The SaVel exercise had the scientific objective of measuring the outflow of the Sado estuary during a complete tidal cycle. This requires having two AUVs doing a 2.5 km transect synchronously in the front of the river for 13 hours straight.
To operate the AUVs, researchers from LSTS used a mix of Wi-Fi, GSM and Iridium communications. The NRP Andromeda was docked north of the transect executed by the AUVs and within Wi-Fi range of its northeast point, where the vehicles would pop-up and stay at the surface for some minutes. This allowed retrieving all the data collected every two hours. In between the pop-ups, the vehicles were operated using satellite communications and transferred some of the collected data over satellite every 20 minutes (by going at the surface).

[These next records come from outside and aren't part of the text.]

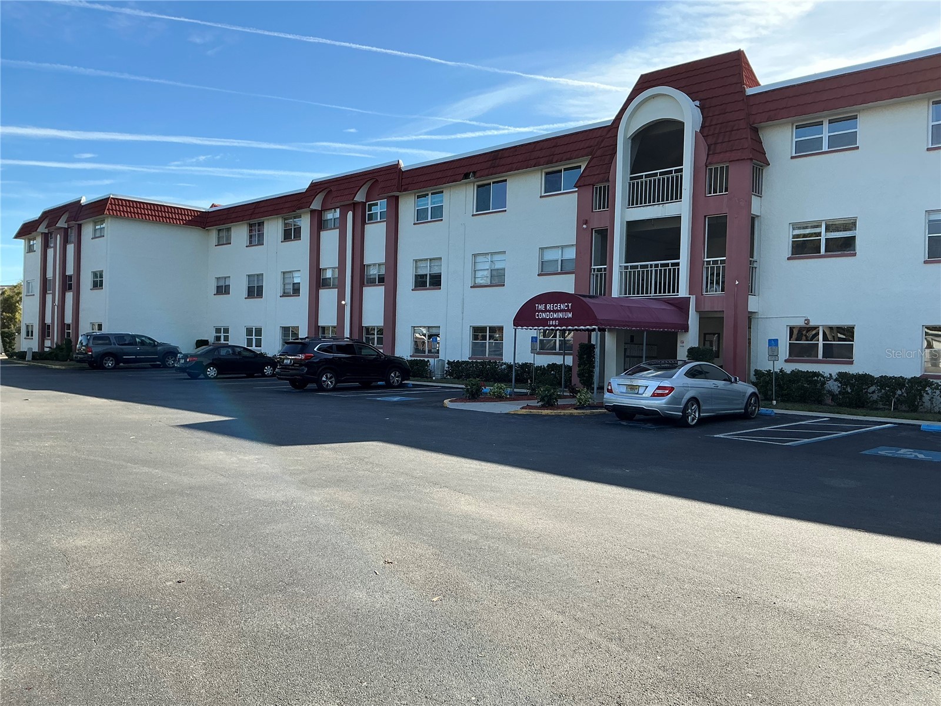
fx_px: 761
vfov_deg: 49.7
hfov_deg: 63.4
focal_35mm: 28
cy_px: 353
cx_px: 470
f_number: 1.8
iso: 25
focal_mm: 3
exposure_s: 1/1250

To prevent collisions, the AUVs were running a planner onboard that made them strictly follow a plan schedule. This helps predicting the real-time position of the AUVs while completely disconnected. The Ripples software, used to monitor the AUVs is also capable of detecting potential collisions with surface traffic ahead of time, which was key to execute the entire operation safely.

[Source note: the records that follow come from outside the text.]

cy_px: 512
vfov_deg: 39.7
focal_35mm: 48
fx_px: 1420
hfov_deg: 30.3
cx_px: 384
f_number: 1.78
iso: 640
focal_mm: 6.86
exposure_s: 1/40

Onboard the NRP Andromeda there was a mixed team of engineers and scientists (namely Sara Cardigos and Renato Mendes from Aveiro University) that helped during the deployment and validating and interpreting the acquired data.
The data was collected but SaVel is still ongoing, as the scientists will now process and integrate the data into existing oceanographic models. Results from previous editions of the same objective have already been published in different conferences such as the 2018 IEEE/OES AUV 2018 and the MTS/IEEE OCEANS 2018.